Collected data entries
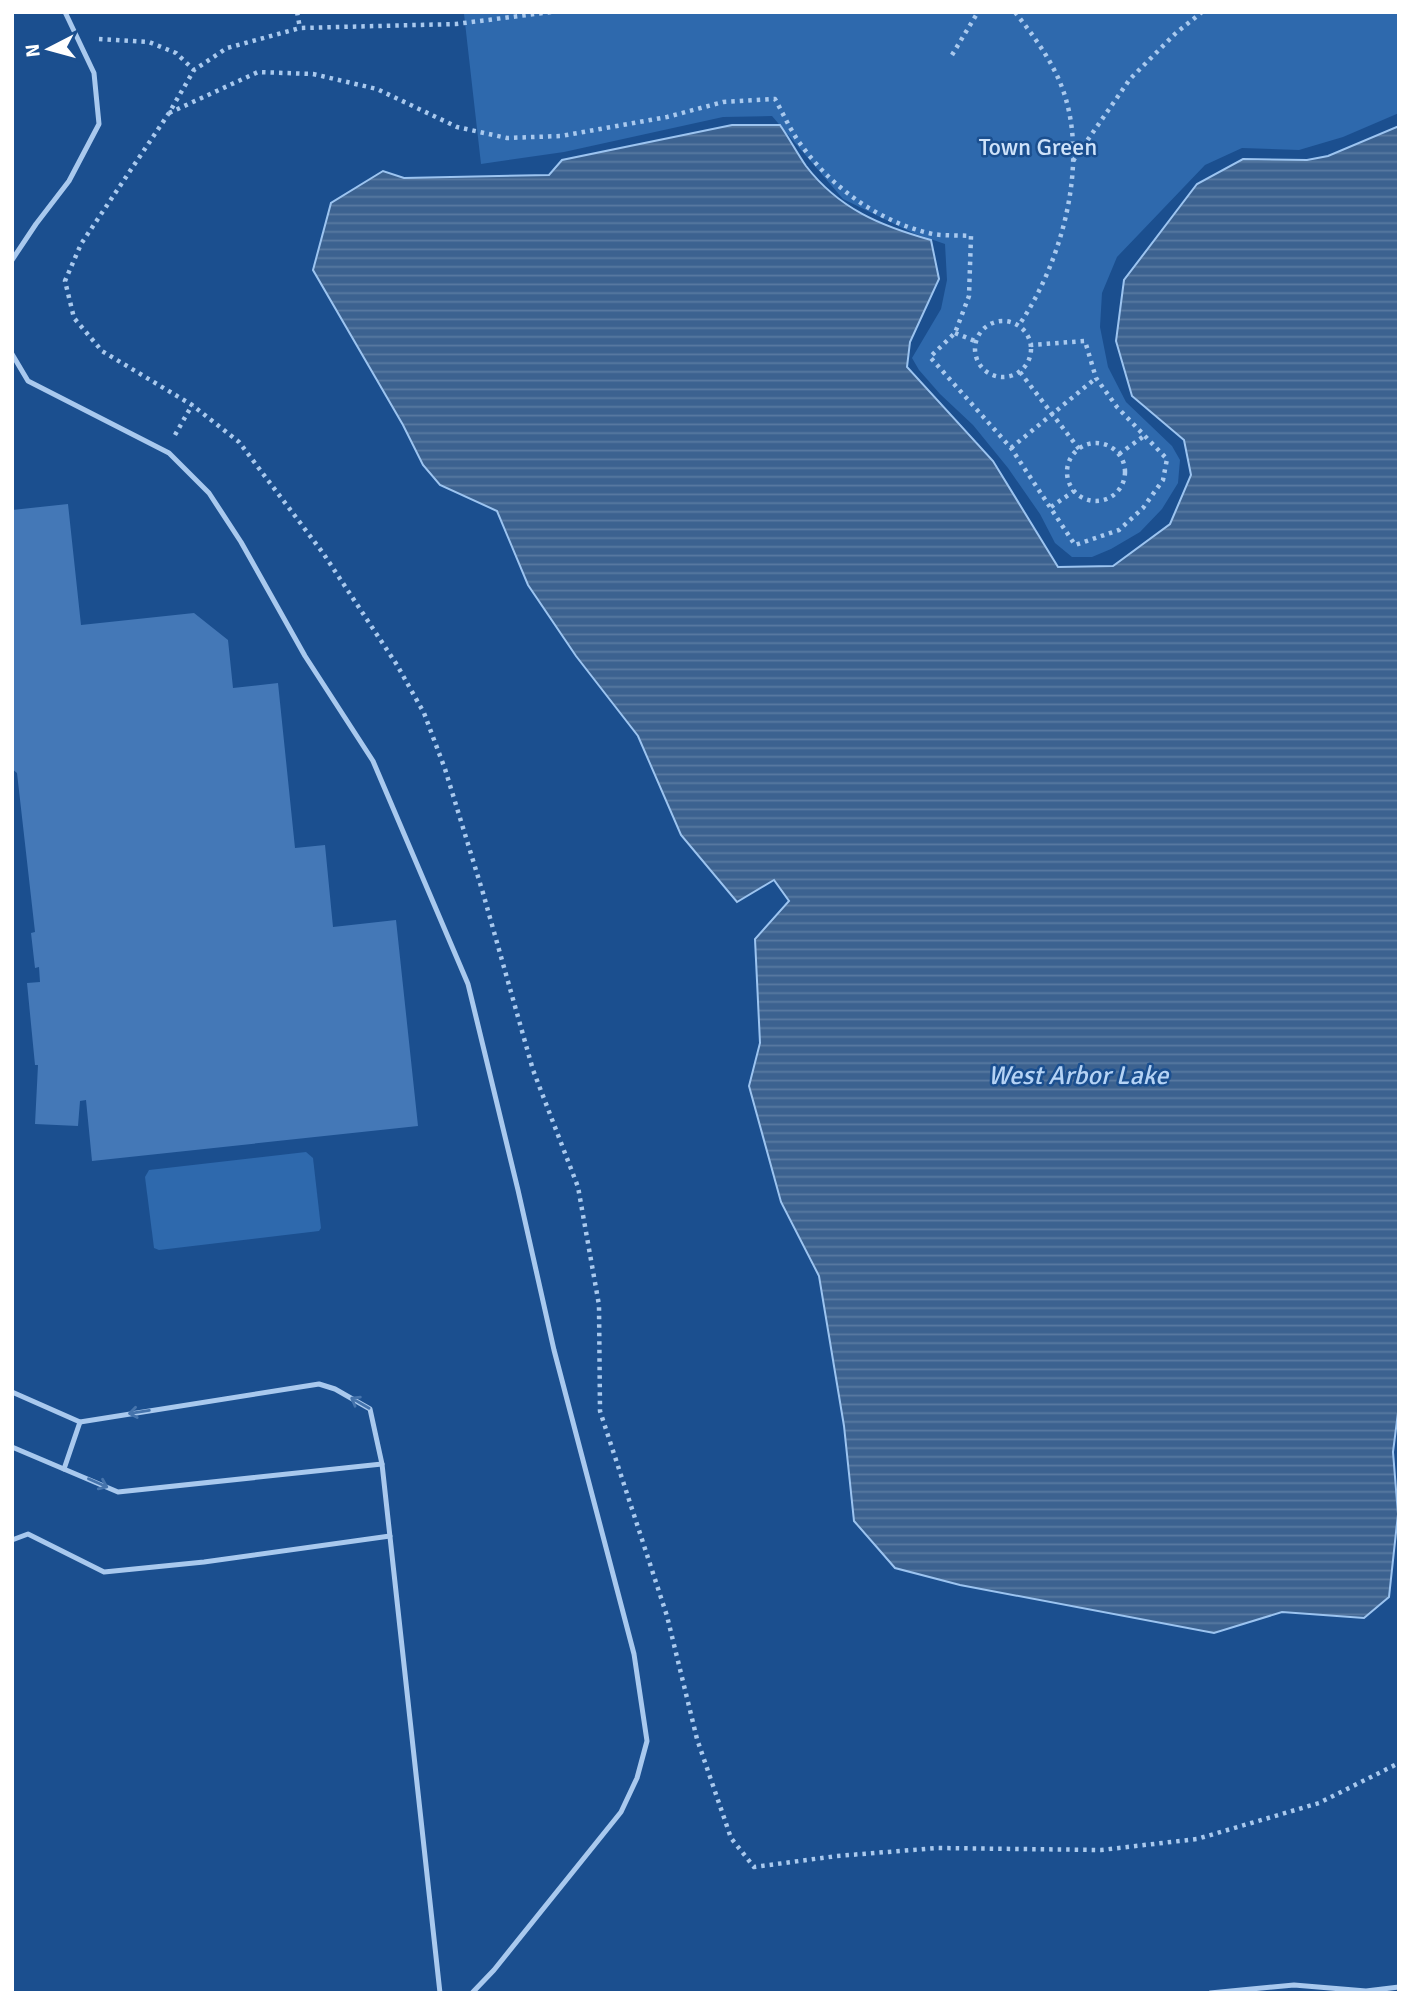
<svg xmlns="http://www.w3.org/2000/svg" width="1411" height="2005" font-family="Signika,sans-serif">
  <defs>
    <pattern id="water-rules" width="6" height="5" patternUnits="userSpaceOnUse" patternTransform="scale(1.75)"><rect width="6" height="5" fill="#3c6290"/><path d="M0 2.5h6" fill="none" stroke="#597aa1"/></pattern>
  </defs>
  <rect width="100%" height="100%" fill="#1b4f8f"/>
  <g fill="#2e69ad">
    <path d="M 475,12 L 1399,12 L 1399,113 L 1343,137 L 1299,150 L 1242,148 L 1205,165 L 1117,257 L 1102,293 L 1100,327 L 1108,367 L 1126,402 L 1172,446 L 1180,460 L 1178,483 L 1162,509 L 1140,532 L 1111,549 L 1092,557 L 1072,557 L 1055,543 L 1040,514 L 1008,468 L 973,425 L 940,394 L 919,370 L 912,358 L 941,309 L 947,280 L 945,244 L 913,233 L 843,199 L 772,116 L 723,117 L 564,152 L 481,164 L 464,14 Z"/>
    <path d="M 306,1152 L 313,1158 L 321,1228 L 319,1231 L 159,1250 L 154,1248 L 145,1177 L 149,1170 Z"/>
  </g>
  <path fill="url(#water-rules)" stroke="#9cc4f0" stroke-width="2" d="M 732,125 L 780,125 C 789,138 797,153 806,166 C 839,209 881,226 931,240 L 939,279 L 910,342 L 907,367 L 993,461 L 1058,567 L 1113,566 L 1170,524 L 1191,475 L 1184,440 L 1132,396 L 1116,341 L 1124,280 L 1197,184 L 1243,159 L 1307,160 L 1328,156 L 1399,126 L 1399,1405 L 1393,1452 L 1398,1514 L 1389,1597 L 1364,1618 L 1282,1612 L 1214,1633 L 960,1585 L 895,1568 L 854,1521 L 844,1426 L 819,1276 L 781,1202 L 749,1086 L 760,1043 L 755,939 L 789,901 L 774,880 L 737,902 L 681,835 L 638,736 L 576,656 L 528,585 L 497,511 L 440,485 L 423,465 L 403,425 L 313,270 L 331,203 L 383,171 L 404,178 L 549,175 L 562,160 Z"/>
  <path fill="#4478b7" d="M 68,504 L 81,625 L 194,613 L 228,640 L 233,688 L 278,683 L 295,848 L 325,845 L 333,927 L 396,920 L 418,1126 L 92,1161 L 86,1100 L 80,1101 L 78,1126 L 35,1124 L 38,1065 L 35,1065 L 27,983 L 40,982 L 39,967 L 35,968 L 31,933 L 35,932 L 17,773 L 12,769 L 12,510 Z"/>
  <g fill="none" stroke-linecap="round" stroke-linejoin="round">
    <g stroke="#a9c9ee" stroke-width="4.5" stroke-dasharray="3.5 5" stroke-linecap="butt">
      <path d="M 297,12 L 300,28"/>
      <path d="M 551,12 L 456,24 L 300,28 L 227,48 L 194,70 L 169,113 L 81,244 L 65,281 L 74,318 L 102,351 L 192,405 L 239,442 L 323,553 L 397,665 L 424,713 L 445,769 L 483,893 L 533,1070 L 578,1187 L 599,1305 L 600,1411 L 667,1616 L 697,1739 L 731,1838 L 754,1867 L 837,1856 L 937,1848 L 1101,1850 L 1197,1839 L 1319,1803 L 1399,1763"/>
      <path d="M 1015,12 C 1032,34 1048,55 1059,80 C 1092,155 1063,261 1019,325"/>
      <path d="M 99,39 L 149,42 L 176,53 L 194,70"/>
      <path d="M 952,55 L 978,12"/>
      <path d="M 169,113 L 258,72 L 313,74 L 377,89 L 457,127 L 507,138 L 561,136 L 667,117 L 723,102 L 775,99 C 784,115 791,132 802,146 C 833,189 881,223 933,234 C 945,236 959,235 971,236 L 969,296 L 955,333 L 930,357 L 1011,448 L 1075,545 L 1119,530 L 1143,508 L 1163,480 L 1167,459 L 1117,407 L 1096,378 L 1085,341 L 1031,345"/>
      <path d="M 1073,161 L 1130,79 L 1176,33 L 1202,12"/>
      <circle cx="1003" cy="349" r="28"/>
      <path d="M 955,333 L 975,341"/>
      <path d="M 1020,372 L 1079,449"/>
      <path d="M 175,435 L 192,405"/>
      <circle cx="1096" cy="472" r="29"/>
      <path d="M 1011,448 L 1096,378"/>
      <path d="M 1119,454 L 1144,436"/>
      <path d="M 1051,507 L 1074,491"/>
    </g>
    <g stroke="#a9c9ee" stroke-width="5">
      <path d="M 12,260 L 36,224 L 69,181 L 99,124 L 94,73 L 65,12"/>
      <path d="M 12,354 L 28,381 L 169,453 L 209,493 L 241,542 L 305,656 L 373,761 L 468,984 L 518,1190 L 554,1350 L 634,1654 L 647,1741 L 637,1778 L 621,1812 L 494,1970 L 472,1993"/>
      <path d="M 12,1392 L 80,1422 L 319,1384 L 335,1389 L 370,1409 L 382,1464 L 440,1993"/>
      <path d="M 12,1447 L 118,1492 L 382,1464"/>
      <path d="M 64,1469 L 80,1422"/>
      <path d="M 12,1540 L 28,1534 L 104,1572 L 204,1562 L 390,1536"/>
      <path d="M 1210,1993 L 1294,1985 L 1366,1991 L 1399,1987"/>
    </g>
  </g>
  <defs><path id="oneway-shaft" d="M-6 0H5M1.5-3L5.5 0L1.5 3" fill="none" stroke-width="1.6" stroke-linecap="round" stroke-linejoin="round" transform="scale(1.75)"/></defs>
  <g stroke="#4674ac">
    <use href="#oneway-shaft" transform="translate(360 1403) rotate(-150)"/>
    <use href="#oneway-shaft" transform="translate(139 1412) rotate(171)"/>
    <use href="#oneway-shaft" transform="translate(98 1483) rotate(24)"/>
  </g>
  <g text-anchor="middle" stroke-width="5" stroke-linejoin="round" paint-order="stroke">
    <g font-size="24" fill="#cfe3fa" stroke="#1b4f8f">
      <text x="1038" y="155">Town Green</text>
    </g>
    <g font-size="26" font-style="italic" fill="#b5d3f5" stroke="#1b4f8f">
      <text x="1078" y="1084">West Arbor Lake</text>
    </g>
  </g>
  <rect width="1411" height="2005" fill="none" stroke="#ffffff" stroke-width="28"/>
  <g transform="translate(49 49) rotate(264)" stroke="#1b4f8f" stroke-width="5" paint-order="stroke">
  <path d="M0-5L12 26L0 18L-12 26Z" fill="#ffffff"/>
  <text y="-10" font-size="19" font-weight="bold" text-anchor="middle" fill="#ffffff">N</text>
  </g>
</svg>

Exercise objective -
How many lines of the data include the word "linecap"? Reply with the number and nothing else.

Answer -
3